WHAT THIS TASK INVOLVES: Present the material below as a Markdown table with the columns "Row" and "Entry," starting with the line that contains "order: Passeriformes" and going on through the line that contains "common name: Common starling". Number each row in order and leave out any blank lines.

Saved entries:
★ ★ ★ ★

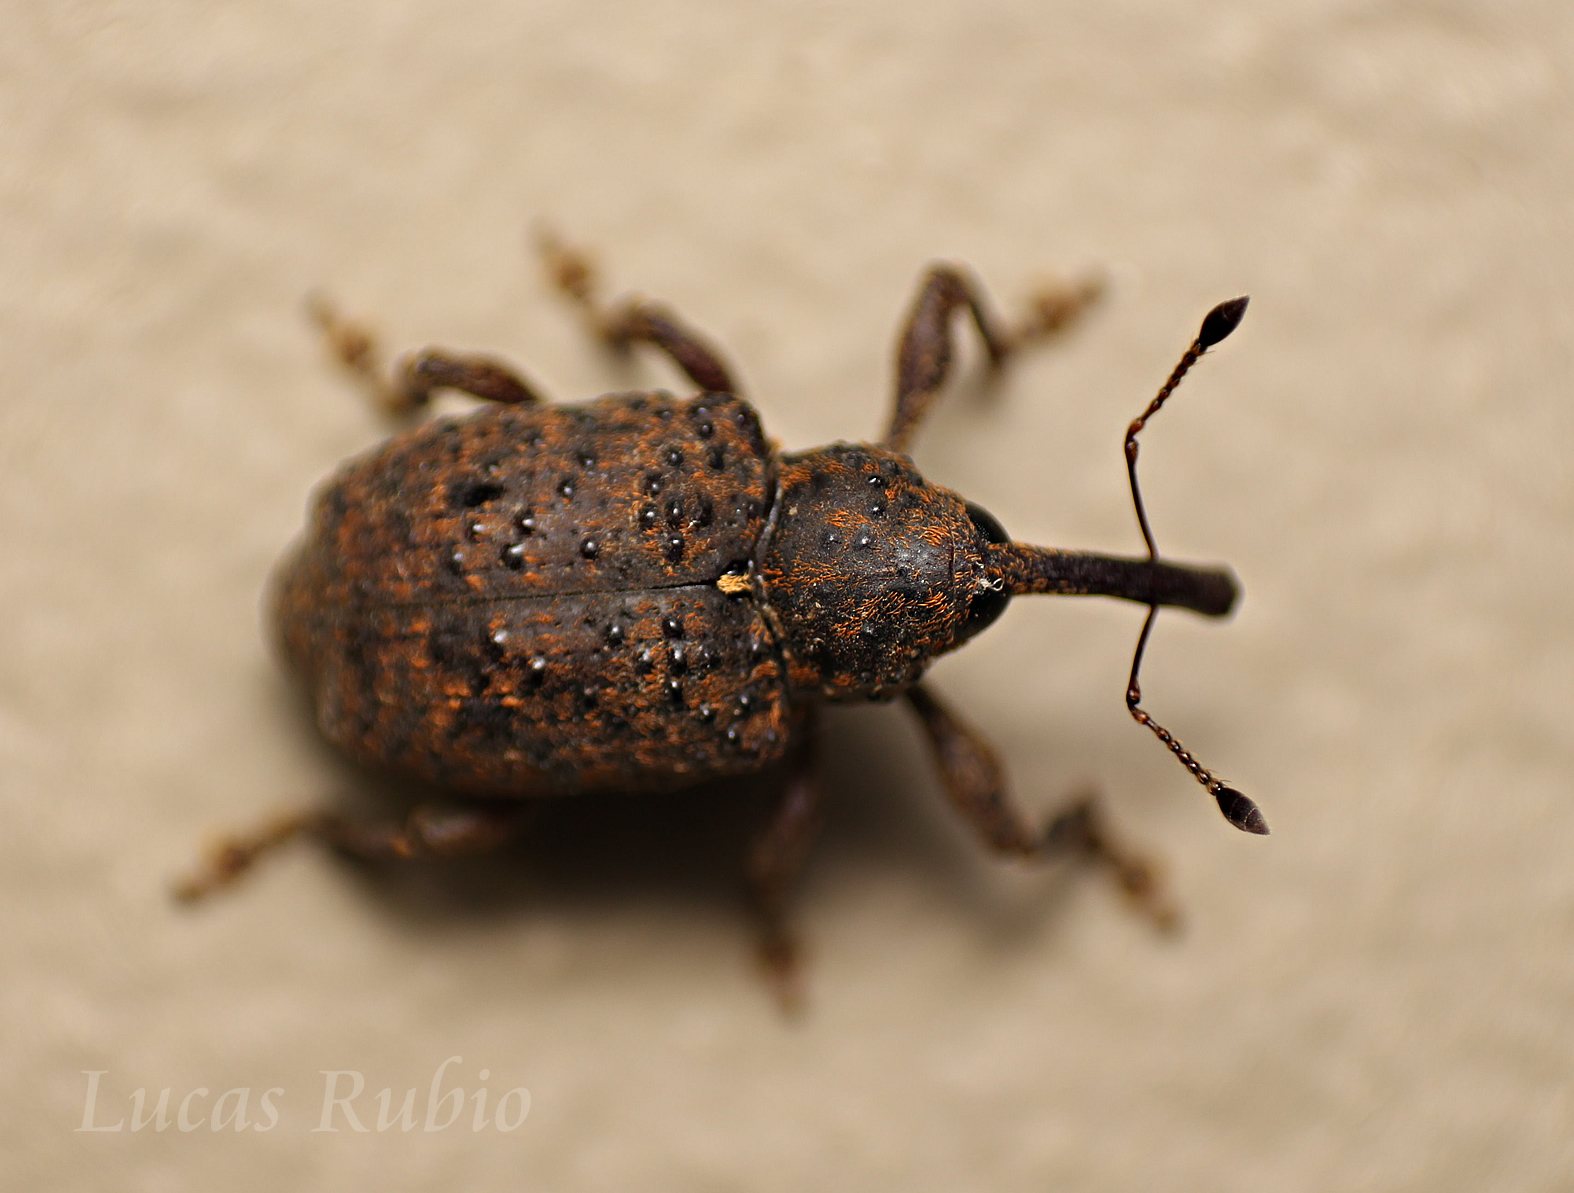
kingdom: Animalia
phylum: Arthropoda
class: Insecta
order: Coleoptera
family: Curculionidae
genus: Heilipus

★ ★ ★ ★

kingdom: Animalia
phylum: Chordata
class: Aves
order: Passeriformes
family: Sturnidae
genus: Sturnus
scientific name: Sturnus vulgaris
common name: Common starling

★ ★ ★ ★

CORRECT OUTPUT:
| Row | Entry |
|---|---|
| 1 | order: Passeriformes |
| 2 | family: Sturnidae |
| 3 | genus: Sturnus |
| 4 | scientific name: Sturnus vulgaris |
| 5 | common name: Common starling |